SET TASK: Copy the following rows verbatim, from the line with "elevation (m): 600" up to and including the line with "island: Melchior Islands".

** start MATERIAL FOR THIS TASK **

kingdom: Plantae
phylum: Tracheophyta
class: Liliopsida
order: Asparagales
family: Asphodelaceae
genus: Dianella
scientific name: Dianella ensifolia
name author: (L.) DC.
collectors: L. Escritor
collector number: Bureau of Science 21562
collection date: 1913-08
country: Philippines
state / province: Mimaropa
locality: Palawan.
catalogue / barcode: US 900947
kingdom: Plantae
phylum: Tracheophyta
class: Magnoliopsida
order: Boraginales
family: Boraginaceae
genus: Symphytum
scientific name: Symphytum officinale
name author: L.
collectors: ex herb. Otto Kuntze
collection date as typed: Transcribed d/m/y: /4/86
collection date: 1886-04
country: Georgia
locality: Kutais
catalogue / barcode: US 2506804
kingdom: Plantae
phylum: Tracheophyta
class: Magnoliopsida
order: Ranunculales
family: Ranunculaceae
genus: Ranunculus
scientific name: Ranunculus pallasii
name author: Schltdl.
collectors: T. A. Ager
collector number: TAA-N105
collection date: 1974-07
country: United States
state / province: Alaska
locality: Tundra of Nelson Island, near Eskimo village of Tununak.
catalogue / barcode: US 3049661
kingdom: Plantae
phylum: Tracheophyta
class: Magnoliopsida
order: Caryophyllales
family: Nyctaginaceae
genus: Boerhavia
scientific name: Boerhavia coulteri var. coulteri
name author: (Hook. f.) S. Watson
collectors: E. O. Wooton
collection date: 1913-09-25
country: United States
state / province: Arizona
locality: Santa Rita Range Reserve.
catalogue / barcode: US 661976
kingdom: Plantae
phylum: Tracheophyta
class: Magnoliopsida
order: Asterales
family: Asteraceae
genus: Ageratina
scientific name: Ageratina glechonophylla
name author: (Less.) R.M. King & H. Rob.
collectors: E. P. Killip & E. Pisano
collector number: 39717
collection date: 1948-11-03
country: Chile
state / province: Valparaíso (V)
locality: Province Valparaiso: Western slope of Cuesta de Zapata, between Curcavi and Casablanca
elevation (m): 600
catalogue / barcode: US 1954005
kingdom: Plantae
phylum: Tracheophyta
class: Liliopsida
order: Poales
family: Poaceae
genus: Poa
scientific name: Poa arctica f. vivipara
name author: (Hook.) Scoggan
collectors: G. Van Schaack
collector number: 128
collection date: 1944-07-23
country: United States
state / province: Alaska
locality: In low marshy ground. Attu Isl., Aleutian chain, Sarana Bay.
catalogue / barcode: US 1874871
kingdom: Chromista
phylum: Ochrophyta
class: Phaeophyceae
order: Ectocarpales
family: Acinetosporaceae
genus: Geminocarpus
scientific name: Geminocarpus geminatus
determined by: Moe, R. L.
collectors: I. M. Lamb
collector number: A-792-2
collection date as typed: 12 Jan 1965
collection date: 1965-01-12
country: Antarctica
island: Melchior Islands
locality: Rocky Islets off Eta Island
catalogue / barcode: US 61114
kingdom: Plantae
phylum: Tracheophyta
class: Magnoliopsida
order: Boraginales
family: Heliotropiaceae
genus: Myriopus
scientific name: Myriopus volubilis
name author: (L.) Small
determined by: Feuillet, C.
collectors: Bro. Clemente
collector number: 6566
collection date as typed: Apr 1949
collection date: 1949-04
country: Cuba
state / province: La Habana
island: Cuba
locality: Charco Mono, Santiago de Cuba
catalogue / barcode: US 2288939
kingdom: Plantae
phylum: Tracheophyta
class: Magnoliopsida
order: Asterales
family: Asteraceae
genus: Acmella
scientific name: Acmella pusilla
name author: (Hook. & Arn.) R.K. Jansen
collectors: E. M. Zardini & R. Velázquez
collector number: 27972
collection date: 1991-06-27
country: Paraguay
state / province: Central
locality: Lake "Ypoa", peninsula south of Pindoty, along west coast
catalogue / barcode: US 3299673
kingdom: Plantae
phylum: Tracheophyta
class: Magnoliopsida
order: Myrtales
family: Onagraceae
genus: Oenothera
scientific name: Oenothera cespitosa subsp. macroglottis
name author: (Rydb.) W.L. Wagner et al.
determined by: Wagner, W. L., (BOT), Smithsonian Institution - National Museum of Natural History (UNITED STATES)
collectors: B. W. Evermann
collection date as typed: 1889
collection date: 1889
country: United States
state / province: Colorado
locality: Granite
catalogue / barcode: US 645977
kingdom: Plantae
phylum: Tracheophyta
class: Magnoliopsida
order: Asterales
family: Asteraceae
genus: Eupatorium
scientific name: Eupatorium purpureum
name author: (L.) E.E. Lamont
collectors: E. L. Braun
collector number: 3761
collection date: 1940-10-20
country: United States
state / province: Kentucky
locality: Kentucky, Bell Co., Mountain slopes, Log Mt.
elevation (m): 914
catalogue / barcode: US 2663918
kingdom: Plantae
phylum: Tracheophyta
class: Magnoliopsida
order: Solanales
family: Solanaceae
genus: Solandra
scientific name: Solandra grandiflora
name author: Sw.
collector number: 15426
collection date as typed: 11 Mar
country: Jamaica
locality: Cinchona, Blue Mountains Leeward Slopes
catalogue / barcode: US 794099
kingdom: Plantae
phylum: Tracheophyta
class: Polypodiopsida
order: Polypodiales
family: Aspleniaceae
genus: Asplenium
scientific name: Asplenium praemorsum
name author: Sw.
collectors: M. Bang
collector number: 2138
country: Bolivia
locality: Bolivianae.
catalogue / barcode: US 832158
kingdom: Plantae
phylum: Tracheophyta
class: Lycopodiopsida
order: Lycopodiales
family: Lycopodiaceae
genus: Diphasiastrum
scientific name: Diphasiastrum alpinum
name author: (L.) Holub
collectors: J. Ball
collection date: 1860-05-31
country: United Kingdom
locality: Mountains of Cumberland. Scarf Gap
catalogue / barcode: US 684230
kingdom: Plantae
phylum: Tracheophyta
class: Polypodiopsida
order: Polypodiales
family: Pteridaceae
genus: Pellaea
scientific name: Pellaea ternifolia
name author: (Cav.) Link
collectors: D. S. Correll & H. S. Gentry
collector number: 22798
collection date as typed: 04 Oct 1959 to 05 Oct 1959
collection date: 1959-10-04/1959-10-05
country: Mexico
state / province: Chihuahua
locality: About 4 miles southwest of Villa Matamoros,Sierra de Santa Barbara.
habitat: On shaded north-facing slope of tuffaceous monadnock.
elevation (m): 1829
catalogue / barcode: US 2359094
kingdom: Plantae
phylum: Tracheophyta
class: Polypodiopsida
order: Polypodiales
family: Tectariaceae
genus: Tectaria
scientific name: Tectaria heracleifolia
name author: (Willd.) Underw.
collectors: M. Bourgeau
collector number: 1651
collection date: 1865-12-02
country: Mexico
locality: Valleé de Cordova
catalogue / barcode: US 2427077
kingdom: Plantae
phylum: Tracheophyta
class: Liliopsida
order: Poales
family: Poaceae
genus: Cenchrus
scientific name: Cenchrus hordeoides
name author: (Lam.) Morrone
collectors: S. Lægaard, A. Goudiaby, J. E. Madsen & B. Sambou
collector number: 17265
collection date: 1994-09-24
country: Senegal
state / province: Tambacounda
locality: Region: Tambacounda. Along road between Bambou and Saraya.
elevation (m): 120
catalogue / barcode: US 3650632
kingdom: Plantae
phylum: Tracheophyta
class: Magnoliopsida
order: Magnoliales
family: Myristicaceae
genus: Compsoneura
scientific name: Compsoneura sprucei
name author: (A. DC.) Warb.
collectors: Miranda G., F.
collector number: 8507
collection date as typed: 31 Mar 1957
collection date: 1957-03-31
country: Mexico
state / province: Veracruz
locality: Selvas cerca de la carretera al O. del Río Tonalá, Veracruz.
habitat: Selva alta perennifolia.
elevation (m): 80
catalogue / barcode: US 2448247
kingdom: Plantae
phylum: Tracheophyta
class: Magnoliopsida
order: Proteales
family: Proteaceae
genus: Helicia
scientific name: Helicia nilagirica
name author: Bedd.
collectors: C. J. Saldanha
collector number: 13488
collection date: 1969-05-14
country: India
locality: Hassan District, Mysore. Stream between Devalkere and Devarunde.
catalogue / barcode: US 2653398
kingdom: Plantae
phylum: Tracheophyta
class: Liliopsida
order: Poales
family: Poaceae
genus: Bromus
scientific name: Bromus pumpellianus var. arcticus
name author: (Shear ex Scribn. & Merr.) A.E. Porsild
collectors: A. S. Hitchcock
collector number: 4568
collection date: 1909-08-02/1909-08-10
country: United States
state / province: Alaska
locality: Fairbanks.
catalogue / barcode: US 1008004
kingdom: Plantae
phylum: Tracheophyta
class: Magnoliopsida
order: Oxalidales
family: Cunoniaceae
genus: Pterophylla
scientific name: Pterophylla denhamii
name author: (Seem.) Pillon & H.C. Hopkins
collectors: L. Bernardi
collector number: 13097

** end MATERIAL FOR THIS TASK **

RESULT OF THIS EXERCISE:
elevation (m): 600
catalogue / barcode: US 1954005
kingdom: Plantae
phylum: Tracheophyta
class: Liliopsida
order: Poales
family: Poaceae
genus: Poa
scientific name: Poa arctica f. vivipara
name author: (Hook.) Scoggan
collectors: G. Van Schaack
collector number: 128
collection date: 1944-07-23
country: United States
state / province: Alaska
locality: In low marshy ground. Attu Isl., Aleutian chain, Sarana Bay.
catalogue / barcode: US 1874871
kingdom: Chromista
phylum: Ochrophyta
class: Phaeophyceae
order: Ectocarpales
family: Acinetosporaceae
genus: Geminocarpus
scientific name: Geminocarpus geminatus
determined by: Moe, R. L.
collectors: I. M. Lamb
collector number: A-792-2
collection date as typed: 12 Jan 1965
collection date: 1965-01-12
country: Antarctica
island: Melchior Islands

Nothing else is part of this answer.